(Directions):
Ignoring the pictures, repeat every entry below exactly as it appears.
╭─ Data extract
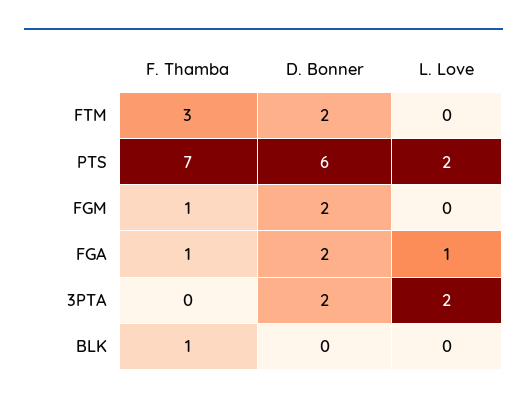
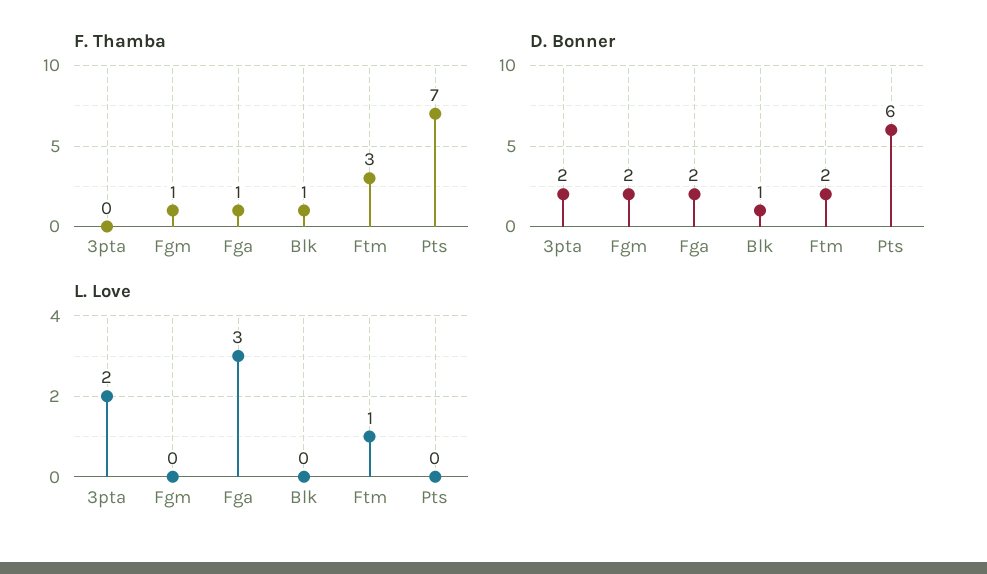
  {
    "F. Thamba": {
      "FTM": 3,
      "PTS": 7,
      "FGM": 1,
      "FGA": 1,
      "3PTA": 0,
      "BLK": 1
    },
    "D. Bonner": {
      "FTM": 2,
      "PTS": 6,
      "FGM": 2,
      "FGA": 2,
      "3PTA": 2,
-     "BLK": 0
+     "BLK": 1
    },
    "L. Love": {
-     "FTM": 0,
+     "FTM": 1,
-     "PTS": 2,
+     "PTS": 0,
      "FGM": 0,
-     "FGA": 1,
+     "FGA": 3,
      "3PTA": 2,
      "BLK": 0
    }
  }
╰─
(Answer to the exercise):
  {
    "F. Thamba": {
      "FTM": 3,
      "PTS": 7,
      "FGM": 1,
      "FGA": 1,
      "3PTA": 0,
      "BLK": 1
    },
    "D. Bonner": {
      "FTM": 2,
      "PTS": 6,
      "FGM": 2,
      "FGA": 2,
      "3PTA": 2,
-     "BLK": 0
+     "BLK": 1
    },
    "L. Love": {
-     "FTM": 0,
+     "FTM": 1,
-     "PTS": 2,
+     "PTS": 0,
      "FGM": 0,
-     "FGA": 1,
+     "FGA": 3,
      "3PTA": 2,
      "BLK": 0
    }
  }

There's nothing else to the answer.